Having achieved so much, are we now to put those achievements at risk?
Across the world, one of the things that people say about Ireland is that, yes, the problems are great, but we are dealing with them, and we are dealing with them without open conflict. That’s not the same as saying that people are happy with everything that has happened, - of course they aren’t - but we have maintained stability and industrial peace. Are we now going to put all of that at risk? Are we going to go down the road of conflict and confrontation?
There are no easy options. There are no fairytale solutions, but we are 85 percent of the way towards financial stability.
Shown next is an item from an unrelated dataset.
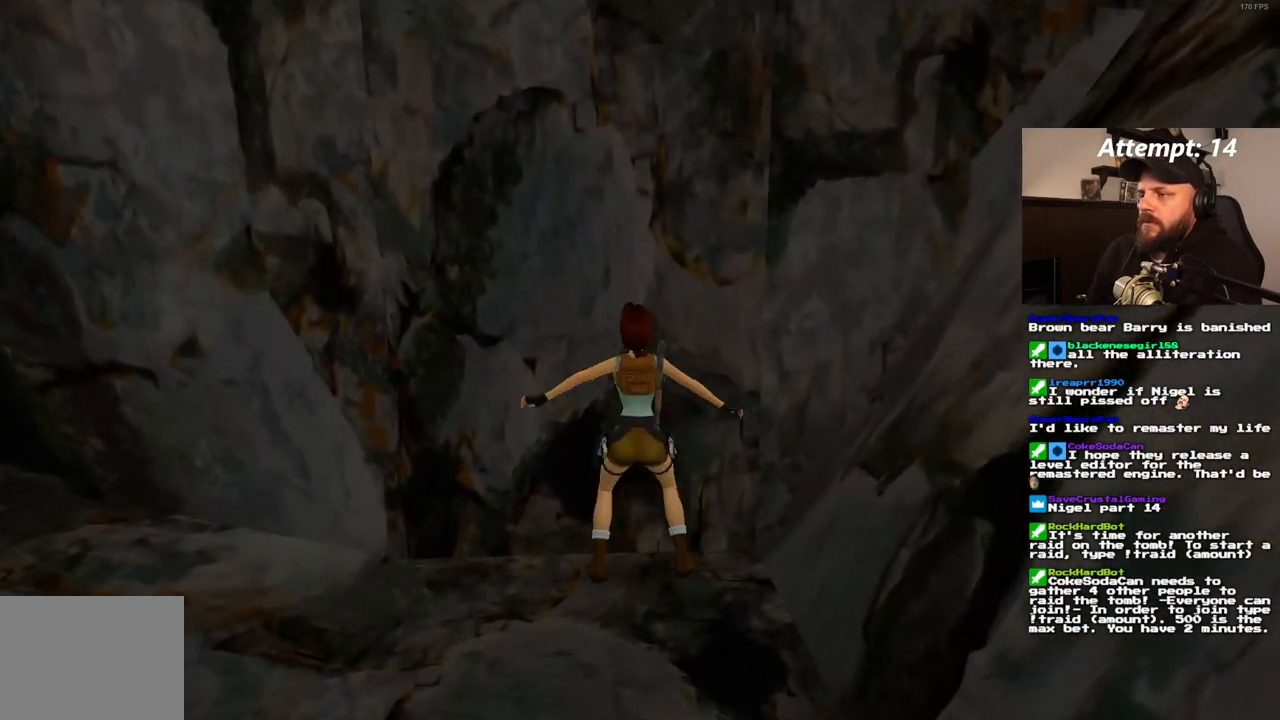
{"buttons": ["DPAD_UP"], "left_stick": "center", "right_stick": "center", "events": []}
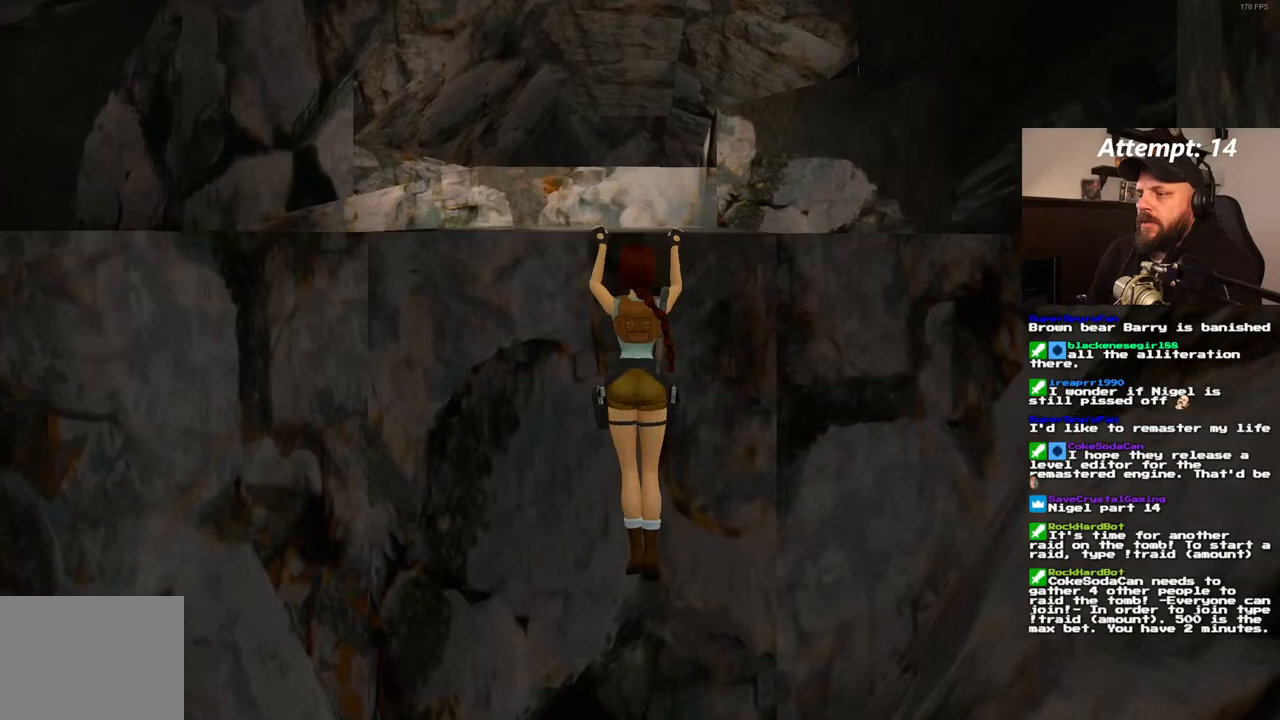
{"buttons": [], "left_stick": "center", "right_stick": "center", "events": [[250, "DPAD_UP", "up"]]}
In the past two years, we have asked a lot of people. And what we have found is that, despite everything, there is a deep well of patriotism in this country. The vast majority of people want the country to succeed – because they know, that there is such a thing as society. They know that unless the country succeeds, none of us can succeed.
What the Government has to reflect on is how to move on from here. We have to respect the people who voted. We have to reflect on what that means, but we also have to reflect on the bigger picture. On how to guide the country forward to effectively exit the programme and continue the work of rebuilding the economy and creating jobs. We have to unite the country, not divide it. Where we look honestly at what it is that remains to be done, in financial reform, in budget adjustment, and in respect of economic growth.
Two years ago, very few people believed that Ireland would be able to exit its programme in 2013. Today, we are only seven months from achieving that goal. What we have achieved has been remarkable. What we need to do now, is to set out our goal, of how to finish the job, and how to do it fairly. I am confident we can do that.